La Chine est non seulement un membre de l’ONU mais encore un des cinq membres permanent du Conseil de sécurité de l’ONU. Or, elle n’observe pas la Charte des Nations unies, ni la Convention des Nations unies sur le droit de la mer de 1982 (CNUDM) à laquelle elle est partie.
En 1992, le Congrès national du peuple a adopté la Loi relative à la mer territoriale et à la zone contiguë, fixant la limite de ses eaux territoriales à 12 milles marins et incluant les archipels vietnamiens de Hoàng Sa et Truong Sa sous les noms chinois respectifs de Xisha et Nansha. Il a adopté en 1998 la Loi relative à la zone économique exclusive et au plateau continental de la République populaire de Chine en 1998, recourant au statut d’"État archipel" défini dans la CNUDM pour attribuer une zone économique et un plateau continental à chacun des deux archipels de Hoàng Sa et Truong Sa.

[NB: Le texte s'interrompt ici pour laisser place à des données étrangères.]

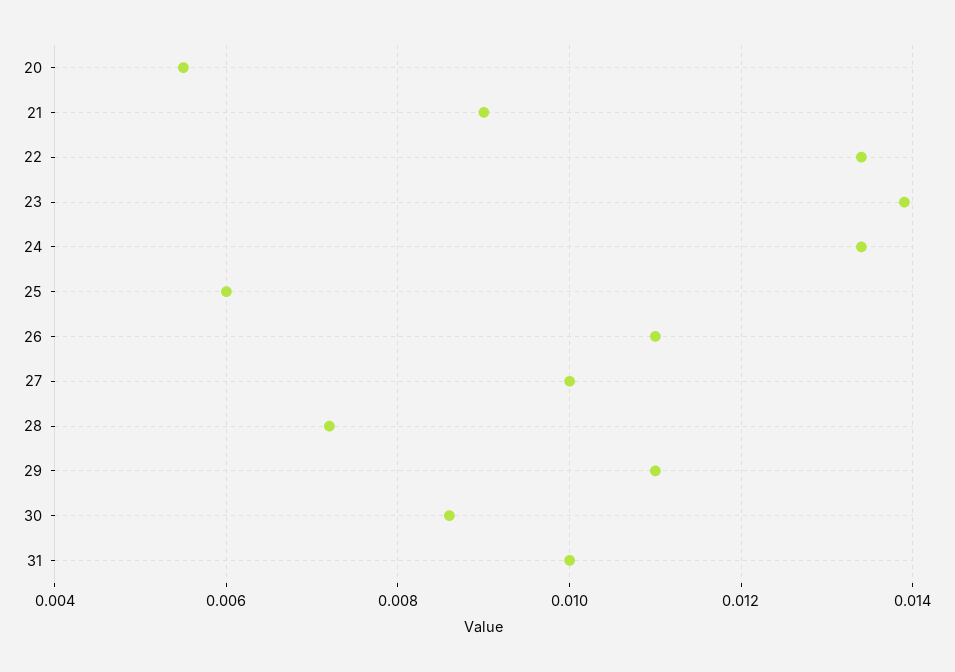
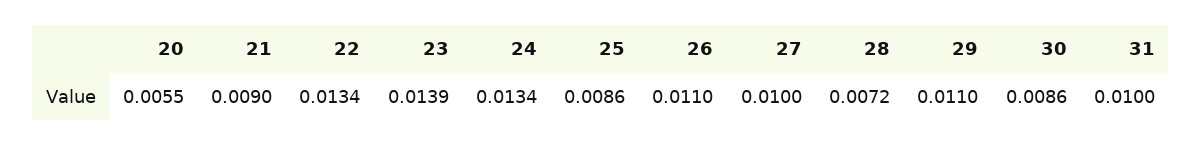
  {
    "20": 0.0055,
    "21": 0.009,
    "22": 0.0134,
    "23": 0.0139,
    "24": 0.0134,
-   "25": 0.006,
+   "25": 0.0086,
    "26": 0.011,
    "27": 0.01,
    "28": 0.0072,
    "29": 0.011,
    "30": 0.0086,
    "31": 0.01
  }

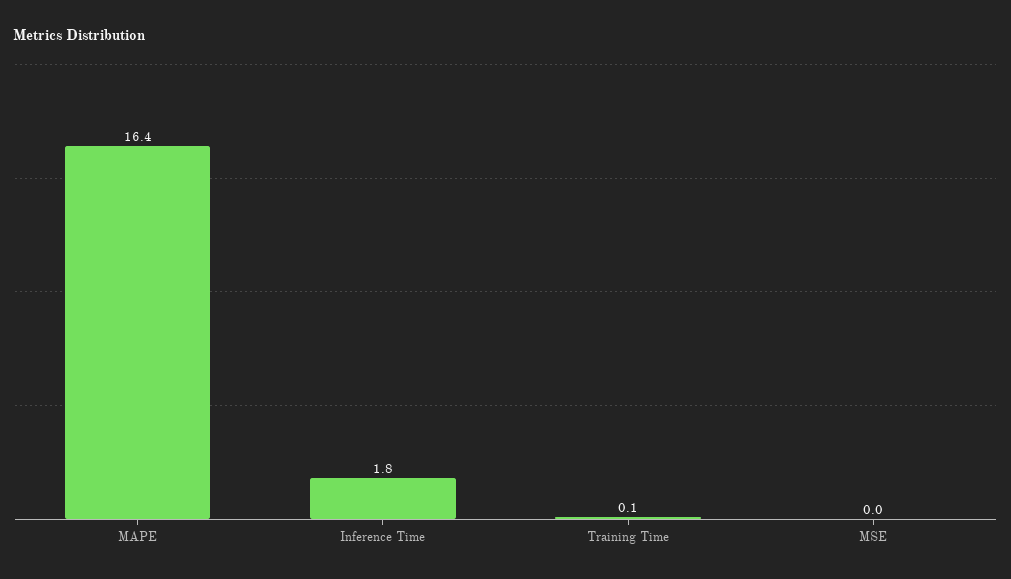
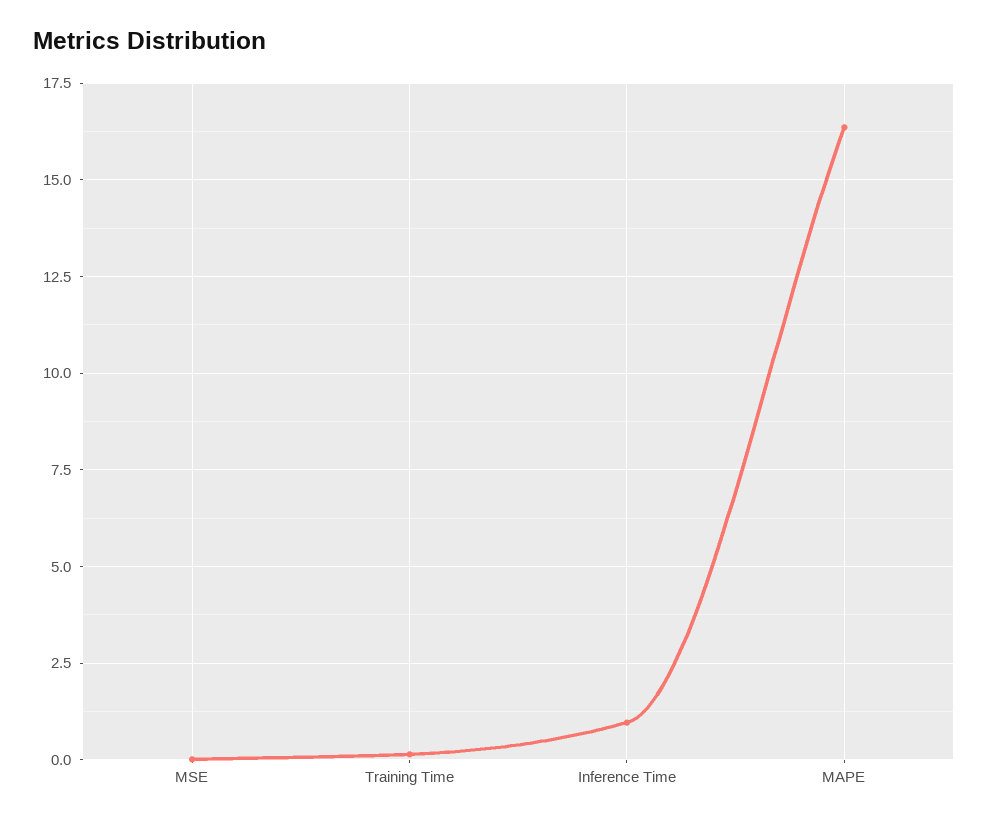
  {
    "MAPE": 16.4,
-   "Inference Time": 1.8,
+   "Inference Time": 1,
    "Training Time": 0.1,
    "MSE": 0
  }

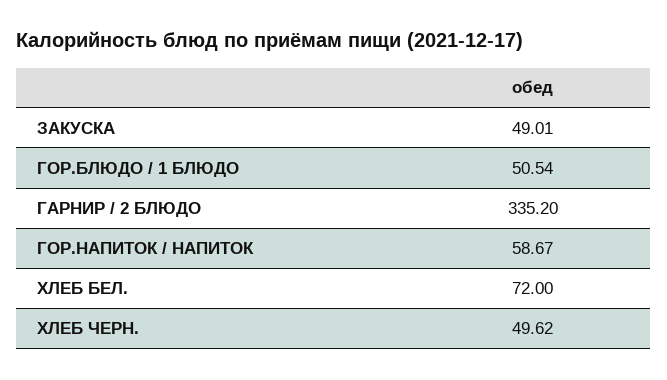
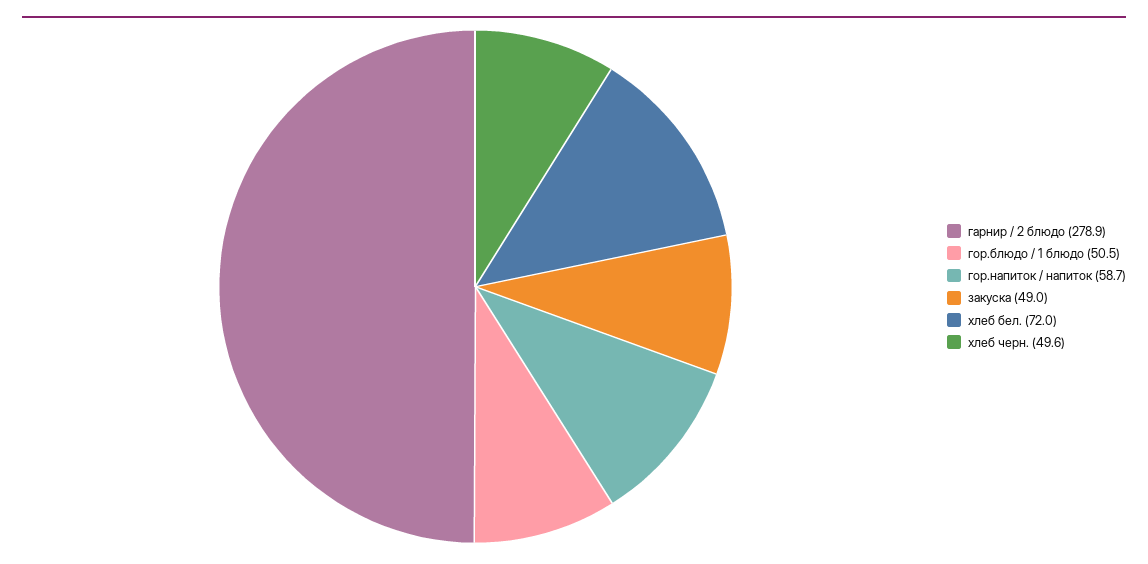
  {
    "ЗАКУСКА": 49.01,
    "ГОР.БЛЮДО / 1 БЛЮДО": 50.54,
-   "ГАРНИР / 2 БЛЮДО": 335.2,
+   "ГАРНИР / 2 БЛЮДО": 278.9,
    "ГОР.НАПИТОК / НАПИТОК": 58.67,
    "ХЛЕБ БЕЛ.": 72,
    "ХЛЕБ ЧЕРН.": 49.62
  }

En réalité, cette convention stipule qu’ "un État archipel peut tracer des lignes de base archipélagiques droites reliant les points extrêmes des îles les plus éloignées et des récifs découvrants de l’archipel à condition que le tracé de ces lignes de base englobe les îles principales et définisse une zone où le rapport de la superficie des eaux à celle des terres, atolls inclus, soit compris entre 1 à 1 et 9 à 1". Et en dehors de cette ligne de base, cet État dispose d’une mer territoriale, d’une zone économique exclusive et d’un plateau continental. Mais il s’agit bien là d’un État archipel comme l’Indonésie et les Philippines. En revanche, il n’existe aucune clause stipulant que les archipels d’un pays côtier peuvent aussi tracer leurs propres lignes de base entourant l’ensemble de ses îles et de ses archipels.

Selon la Déclaration sur la conduite des parties en Mer Orientale (DOC) conclue par l’Association des nations de l’Asie du Sud-Est (ASEAN) et la Chine le 4 novembre 2002 au 8e sommet de l’ASEAN à Phnom Penh, "les parties réaffirment leur engagement vis-à-vis des objectifs et des principes de la Charte des Nations Unies, de la Convention des Nations unies sur le droit de la mer de 1982, du Traité d’amitié et de coopération en Asie du Sud-Est (TCA), de cinq principes de la coexistence pacifique, et d’autres principes universellement reconnus du droit international qui constituent les normes fondamentales régissant les relations d'État à État".
"Les parties s’engagent à régler les différends de territoire et de juridiction par des moyens pacifiques, sans recourir à la menace ou à l’usage de la force, à travers les négociations et consultations amicales entre les Etats souverains directement concernés, conformément aux les principes universellement reconnus du droit international dont la Convention des Nations unies sur le droit de la mer de 1982".
"Les parties s’engagent à faire preuve de retenue et résoudre les différends d’une manière constructive, sans mener des activités susceptibles de compliquer et d’aggraver les différends, au préjudice de la paix et de la stabilité, y compris celle visant à venir s’installer dans les endroits actuellement inhabités comme îles, récifs, bancs de sables et d’autres structures".
Cependant, de l’établissement en juillet 2012 de la ville de Sansha sur une toute petite île de l’archipel de Hoàng Sa pour administrer les trois archipels de Hoàng Sa, Trung Sa (Zhongsha en chinois) et Truong Sa et leurs eaux adjacentes à l’installation illégale de la plate-forme Haiyang Shiyou 981 dans la zone économique exclusive et le plateau continental du Vietnam depuis début mai 2014, en passant par l’imposition pendant l’été d’une interdiction de pêche en Mer Orientale, la Chine se livre à une escalade dans ses tentatives d’appropriation unilatérale de la Mer Orientale qui font fi du droit international et se caractérisent par une arrogance de très mauvais augure.